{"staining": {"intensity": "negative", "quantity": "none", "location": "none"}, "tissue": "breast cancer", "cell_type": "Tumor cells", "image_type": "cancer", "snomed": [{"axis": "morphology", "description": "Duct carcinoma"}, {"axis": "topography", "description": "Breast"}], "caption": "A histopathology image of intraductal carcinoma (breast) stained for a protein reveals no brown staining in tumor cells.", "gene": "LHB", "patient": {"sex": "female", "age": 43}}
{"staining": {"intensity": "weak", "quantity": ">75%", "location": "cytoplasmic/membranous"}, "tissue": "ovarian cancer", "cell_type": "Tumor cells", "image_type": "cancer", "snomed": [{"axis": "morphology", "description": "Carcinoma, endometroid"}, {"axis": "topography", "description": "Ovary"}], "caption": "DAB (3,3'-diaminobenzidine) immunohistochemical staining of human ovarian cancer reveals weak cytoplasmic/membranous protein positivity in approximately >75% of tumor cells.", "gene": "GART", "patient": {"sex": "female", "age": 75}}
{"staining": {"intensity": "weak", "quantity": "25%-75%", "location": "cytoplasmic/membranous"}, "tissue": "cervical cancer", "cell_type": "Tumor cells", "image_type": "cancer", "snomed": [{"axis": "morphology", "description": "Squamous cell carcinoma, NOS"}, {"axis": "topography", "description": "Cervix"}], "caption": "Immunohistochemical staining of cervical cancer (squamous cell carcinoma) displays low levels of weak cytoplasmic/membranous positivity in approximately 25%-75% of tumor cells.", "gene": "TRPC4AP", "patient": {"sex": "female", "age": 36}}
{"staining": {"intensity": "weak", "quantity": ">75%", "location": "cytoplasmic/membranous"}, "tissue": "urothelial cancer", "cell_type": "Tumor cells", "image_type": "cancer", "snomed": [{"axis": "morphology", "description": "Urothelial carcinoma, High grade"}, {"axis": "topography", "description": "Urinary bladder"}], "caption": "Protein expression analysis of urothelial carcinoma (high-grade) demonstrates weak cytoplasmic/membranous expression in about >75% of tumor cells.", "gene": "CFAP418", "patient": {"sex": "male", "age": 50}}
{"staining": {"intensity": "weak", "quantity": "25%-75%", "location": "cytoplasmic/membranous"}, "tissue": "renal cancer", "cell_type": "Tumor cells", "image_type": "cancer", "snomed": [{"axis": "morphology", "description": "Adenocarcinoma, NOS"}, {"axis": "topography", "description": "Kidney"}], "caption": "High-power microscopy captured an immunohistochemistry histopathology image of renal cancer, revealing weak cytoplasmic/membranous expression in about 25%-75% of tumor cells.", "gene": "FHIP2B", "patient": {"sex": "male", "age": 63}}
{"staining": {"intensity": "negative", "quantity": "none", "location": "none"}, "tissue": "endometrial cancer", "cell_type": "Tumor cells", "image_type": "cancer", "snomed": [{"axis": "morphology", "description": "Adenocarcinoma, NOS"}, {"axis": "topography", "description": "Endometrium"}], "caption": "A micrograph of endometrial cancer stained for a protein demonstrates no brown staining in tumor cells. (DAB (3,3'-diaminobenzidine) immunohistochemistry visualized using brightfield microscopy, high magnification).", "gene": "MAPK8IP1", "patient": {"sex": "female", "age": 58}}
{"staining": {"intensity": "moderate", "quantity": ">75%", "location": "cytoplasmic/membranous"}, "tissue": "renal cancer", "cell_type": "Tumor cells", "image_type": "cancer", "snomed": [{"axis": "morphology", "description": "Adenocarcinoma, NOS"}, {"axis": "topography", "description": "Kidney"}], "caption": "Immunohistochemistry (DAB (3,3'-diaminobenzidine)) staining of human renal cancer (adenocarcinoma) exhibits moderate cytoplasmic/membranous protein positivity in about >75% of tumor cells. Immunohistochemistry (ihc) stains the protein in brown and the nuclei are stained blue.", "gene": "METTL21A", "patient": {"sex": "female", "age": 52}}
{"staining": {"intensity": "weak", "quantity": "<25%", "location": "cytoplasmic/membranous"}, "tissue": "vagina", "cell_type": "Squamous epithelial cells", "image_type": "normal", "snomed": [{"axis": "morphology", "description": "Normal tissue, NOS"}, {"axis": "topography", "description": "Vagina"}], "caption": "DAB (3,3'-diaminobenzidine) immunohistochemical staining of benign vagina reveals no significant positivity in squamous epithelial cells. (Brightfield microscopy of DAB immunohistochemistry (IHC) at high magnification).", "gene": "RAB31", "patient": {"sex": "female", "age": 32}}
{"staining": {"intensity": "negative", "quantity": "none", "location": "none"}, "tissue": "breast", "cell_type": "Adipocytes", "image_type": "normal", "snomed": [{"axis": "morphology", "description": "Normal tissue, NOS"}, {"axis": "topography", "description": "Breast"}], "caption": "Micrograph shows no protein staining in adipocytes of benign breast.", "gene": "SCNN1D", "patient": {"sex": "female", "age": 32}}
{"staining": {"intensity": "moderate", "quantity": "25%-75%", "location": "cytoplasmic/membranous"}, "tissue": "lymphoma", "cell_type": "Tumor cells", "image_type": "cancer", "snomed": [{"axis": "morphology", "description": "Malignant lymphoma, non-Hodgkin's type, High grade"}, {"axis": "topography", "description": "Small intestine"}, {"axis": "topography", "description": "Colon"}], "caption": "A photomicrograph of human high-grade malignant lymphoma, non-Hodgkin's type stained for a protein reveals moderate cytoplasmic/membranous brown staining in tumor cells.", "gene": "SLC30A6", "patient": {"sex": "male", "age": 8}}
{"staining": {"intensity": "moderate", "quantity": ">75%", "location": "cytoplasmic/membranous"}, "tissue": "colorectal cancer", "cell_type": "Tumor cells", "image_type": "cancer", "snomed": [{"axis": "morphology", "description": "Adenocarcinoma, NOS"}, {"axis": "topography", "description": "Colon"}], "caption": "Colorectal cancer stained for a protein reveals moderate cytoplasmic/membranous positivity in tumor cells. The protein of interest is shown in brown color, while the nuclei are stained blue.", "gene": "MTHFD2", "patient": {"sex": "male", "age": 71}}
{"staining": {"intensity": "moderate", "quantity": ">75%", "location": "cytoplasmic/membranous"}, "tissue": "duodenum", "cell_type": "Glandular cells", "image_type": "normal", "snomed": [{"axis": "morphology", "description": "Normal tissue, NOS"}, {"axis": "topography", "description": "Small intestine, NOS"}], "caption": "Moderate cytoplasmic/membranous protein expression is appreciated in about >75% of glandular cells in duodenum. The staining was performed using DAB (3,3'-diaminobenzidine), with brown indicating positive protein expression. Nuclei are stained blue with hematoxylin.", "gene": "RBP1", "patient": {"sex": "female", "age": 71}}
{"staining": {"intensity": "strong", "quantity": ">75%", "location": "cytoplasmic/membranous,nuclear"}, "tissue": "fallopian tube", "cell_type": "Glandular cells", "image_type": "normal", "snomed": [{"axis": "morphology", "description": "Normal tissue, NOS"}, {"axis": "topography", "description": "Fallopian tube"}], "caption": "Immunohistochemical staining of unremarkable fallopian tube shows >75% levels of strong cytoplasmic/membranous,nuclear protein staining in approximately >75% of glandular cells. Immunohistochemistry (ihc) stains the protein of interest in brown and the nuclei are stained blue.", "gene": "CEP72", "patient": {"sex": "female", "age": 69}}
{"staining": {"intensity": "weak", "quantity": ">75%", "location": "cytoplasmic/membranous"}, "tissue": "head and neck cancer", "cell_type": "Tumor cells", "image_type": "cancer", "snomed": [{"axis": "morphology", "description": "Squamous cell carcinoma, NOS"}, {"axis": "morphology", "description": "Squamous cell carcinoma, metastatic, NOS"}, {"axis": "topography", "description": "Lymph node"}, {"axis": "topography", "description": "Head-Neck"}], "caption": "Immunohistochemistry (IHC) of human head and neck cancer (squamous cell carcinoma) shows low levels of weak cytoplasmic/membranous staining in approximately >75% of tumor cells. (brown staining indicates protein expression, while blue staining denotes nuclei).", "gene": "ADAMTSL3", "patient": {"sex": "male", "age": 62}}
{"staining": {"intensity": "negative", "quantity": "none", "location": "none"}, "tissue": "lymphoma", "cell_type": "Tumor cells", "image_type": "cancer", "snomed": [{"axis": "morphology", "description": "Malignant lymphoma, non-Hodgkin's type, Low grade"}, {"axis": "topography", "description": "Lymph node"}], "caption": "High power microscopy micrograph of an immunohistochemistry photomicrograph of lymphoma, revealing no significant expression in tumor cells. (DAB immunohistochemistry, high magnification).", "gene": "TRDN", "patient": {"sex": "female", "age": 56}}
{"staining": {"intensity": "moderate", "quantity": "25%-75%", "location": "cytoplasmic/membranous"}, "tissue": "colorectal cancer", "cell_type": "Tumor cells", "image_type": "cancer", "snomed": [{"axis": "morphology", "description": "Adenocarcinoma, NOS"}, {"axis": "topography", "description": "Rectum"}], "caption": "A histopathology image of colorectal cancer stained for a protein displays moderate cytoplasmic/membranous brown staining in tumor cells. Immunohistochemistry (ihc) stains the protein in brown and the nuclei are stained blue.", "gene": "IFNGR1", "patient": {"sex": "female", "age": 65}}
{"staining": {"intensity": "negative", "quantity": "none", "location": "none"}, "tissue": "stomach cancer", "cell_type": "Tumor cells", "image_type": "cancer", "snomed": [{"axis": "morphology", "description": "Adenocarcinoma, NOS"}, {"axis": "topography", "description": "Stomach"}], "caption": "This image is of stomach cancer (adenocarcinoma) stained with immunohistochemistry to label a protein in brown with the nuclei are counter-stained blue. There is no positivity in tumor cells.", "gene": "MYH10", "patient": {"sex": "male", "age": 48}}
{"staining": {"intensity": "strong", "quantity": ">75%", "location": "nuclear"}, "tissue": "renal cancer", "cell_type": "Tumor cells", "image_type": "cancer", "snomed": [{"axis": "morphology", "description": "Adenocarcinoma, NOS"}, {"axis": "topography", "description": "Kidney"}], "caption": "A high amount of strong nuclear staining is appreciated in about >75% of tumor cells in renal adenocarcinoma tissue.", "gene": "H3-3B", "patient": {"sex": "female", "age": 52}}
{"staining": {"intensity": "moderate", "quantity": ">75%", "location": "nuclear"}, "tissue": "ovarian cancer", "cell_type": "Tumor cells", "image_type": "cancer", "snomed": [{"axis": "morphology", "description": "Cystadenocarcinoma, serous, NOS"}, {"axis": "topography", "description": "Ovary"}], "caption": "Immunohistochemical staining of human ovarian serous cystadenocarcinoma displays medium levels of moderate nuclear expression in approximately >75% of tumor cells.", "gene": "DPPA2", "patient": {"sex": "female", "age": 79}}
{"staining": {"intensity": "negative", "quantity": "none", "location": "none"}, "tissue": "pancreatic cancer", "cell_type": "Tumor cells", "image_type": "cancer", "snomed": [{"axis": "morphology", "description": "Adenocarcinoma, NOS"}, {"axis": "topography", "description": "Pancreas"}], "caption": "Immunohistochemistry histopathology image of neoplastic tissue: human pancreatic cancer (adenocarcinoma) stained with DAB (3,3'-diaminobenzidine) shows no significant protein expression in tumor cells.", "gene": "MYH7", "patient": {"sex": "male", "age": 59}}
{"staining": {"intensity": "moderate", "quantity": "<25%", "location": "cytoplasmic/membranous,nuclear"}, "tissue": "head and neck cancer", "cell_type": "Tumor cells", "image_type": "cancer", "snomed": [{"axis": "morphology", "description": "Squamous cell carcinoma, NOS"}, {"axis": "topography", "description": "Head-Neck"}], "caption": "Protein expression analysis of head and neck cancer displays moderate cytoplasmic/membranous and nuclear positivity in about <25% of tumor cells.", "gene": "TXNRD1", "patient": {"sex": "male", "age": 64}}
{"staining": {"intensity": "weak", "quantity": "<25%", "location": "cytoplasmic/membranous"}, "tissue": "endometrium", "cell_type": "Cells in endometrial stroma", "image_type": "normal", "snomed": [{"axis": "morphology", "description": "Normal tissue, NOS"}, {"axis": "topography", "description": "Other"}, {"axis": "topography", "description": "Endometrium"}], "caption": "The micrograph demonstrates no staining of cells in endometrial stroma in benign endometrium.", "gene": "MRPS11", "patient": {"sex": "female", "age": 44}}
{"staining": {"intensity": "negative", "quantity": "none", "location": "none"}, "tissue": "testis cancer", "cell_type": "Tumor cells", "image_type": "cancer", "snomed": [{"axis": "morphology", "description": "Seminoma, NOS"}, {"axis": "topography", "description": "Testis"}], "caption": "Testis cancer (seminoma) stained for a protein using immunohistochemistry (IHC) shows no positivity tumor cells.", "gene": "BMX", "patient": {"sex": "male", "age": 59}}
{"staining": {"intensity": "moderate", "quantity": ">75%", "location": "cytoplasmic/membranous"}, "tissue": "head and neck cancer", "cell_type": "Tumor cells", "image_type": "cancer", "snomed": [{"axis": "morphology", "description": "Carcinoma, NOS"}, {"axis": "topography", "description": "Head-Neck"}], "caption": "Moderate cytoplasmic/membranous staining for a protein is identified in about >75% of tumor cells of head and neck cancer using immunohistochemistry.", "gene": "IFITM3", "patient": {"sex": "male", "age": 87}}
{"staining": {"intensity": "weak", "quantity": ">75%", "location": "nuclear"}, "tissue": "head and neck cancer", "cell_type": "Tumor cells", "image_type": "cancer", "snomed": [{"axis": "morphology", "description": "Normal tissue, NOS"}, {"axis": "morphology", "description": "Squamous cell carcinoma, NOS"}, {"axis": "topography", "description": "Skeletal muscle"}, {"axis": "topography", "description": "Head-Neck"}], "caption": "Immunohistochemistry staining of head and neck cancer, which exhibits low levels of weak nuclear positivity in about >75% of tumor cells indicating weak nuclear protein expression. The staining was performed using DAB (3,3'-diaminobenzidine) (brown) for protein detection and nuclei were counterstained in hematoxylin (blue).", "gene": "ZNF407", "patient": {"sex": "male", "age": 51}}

--- --- ---

# WORK REQUIRED
Please find every line in the records that contains the word "Breast", and copy it out.

# SOLVED EXERCISE
{"staining": {"intensity": "negative", "quantity": "none", "location": "none"}, "tissue": "breast cancer", "cell_type": "Tumor cells", "image_type": "cancer", "snomed": [{"axis": "morphology", "description": "Duct carcinoma"}, {"axis": "topography", "description": "Breast"}], "caption": "A histopathology image of intraductal carcinoma (breast) stained for a protein reveals no brown staining in tumor cells.", "gene": "LHB", "patient": {"sex": "female", "age": 43}}
{"staining": {"intensity": "negative", "quantity": "none", "location": "none"}, "tissue": "breast", "cell_type": "Adipocytes", "image_type": "normal", "snomed": [{"axis": "morphology", "description": "Normal tissue, NOS"}, {"axis": "topography", "description": "Breast"}], "caption": "Micrograph shows no protein staining in adipocytes of benign breast.", "gene": "SCNN1D", "patient": {"sex": "female", "age": 32}}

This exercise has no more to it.